Archive for November 26th, 2012
Date: Monday, Nov. 26
Presenter: Suyeon Yun (MIT)
Title: The Role of Acoustic Cues in Consonant Cluster Adaptation
In this talk I will argue that cross-linguistic asymmetries in nonnative cluster repairs - namely vowel epenthesis and consonant deletion - result from perceptual similarity between the clusters and their repaired forms. Expanding my survey in Yun (2012), I suggest some new typological generalizations. First, when the edge consonant is a stop, a vowel is most likely to be epenthesized after the stop. If not, the edge stop deletes, while the non-edge stop does not (e.g., gdansk (Polish) → [gədænsk] (English; Yun 2012), ‘compact’ → [khəmpɛkthɨ] (Korean; Yun 2012), ‘blanket’ → [lɛnketti] (Finnish; Karttunen 1977), ‘compact’ → [kompak] (Indonesian; Yun 2012)). Second, when the edge consonant is a sonorant, a vowel is epenthesized before the sonorant. (e.g., lbovskij (Russian) → [ylbovskij] (Kirghiz; Gouskova 2003), rubl’ (Russian) → [rubɯl] (Kirghiz; Yun 2012)). While vowel-adjacent sonorants frequently delete, word-edge sonorants do not delete; even in a language where deletion can be a repair strategy, word-edge sonorants undergo epenthesis rather than deletion (e.g., ‘Swaziland’ → [suasilaan] vs. ‘Seattle’ → [siiaatul] (Inuktitut; Pollard 2008)). In addition, I will report several interesting asymmetries concerning positions, source languages, places of articulation, and voicing in stop adaptations, which cannot be explained by standard phonological constraints. Based on the typology, I will argue that acoustic cues, such as stop release bursts and sonorant-internal cues, play a crucial role in consonant cluster adaptation and formulate them as phonetically-based faithfulness constraints. And it will be shown that interactions between fixed rankings of the phonetically-based constraints (based on the P-map hypothesis (Steriade 2001/2008)) and markedness constraints successfully account for the comprehensive cross-linguistic patterns of the nonnative cluster repairs.
Speaker: Michael (mitcho) Erlewine
Title: Right-location as deletion (Ott & De Vries)
Date/Time: 27 Nov, 1pm
Mitcho will present Dennis Ott & Mark De Vries’ NELS talk, “Right-dislocation as deletion”. The paper is available here.

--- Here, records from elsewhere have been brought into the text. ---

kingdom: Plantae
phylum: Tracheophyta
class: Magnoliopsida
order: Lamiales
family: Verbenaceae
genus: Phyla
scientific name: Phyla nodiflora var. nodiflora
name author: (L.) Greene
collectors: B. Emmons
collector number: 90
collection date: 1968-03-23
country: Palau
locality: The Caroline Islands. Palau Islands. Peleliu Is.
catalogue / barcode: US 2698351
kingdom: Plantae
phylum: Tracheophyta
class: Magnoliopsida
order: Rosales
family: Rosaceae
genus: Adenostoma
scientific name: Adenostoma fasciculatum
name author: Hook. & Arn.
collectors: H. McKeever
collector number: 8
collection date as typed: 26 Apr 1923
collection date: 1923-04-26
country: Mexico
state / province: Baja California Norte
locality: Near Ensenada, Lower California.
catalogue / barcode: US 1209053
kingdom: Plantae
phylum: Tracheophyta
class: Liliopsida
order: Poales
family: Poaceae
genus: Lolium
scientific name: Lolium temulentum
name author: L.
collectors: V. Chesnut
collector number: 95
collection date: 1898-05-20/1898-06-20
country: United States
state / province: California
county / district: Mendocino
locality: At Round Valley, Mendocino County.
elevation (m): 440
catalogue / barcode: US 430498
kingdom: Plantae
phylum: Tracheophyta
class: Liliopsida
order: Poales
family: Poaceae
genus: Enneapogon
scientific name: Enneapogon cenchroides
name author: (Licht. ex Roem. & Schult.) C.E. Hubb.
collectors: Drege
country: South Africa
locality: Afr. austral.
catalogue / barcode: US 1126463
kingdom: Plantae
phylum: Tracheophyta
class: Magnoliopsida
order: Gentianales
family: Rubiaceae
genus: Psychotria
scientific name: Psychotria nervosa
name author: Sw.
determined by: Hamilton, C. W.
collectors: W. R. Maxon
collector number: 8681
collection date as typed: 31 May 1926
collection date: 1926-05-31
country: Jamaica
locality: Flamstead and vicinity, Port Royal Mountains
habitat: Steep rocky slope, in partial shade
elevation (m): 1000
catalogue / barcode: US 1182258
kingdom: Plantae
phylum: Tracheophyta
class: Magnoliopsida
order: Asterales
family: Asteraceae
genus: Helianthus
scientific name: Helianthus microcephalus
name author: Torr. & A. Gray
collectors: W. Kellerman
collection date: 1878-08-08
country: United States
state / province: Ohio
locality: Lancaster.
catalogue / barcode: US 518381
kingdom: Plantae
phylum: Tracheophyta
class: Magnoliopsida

Uriel Cohen-Priva (Brown U) will be speaking this week at Harvard, in the Language Universals and Linguistic Diversity Colloquium series.
Speaker: Uriel Cohen Priva (Brown University)
Title: Providing universal explanations for language-specific change
Date: Thurs, November 29th 3:30-5pm
Location: Boylston 105
American English often deletes /t/ word-finally, and taps /t/ in intervocalic contexts. Other varieties of English debuccalize and spirantize /t/ in similar contexts. This pattern is not unique to English. Romance languages tend to debuccalize and delete /s/, and varieties of Arabic front, voice and debuccalize /q/. What makes varieties of English repeatedly reduce the articulatory effort of pronouncing /t/ but not /s/? Is there a systematic way to predict which language would prefer to reduce which sound?
I present a new model, MULE, that traces the reasons that lead some languages to preserve sounds that other languages reduce. I show that these phenomena emerge from the balance between two functional forces: information utility and effort avoidance. Information utility is the amount of information that speakers expect a sound would provide — how useful the sound is from an information-theoretic perspective. Therefore, high information utility leads to the preservation of articulatory effort. Effort avoidance is the attempt to reduce articulatory effort, as follows from Zipf’s principle of least effort. In MULE, a sound that provides an insufficient amount of information utility with respect to the articulatory effort it requires is a likely target for an effort-reducing change.
I show theoretically and experimentally how MULE can explain language-specific tendencies to reduce different sounds. Additionally, I demonstrate how the same principles predict language-specific distributional facts, such as a cross-linguistic preference to use highly informative sounds in stressed syllables.
Speaker: Salvador Mascarenhas (NYU)
Title: Reasoning fallacies and treating premises as questions
Date/Time: Friday November 30, 2:10pm-3:20pm
The capacity to reason is central to all advanced human endeavors. It is fallible, yet pushed to its limits it makes science and philosophy possible. We propose a theory of human reasoning that provides a novel view of fallacies in na ̈ıve reasoning as well as our ability to reason competently. Default reasoning treats premises as questions and maximally strong answers to them, even though premises do not superficially look like questions or answers. As reasoners try to understand each new premise as an answer to the question at hand, they overestimate the relevance and appropriateness of these “answers,” producing fallacious conclusions. Yet, systematically asking a certain type of question as we interpret each new premise allows us to reason in a classically valid way, a result we prove formally.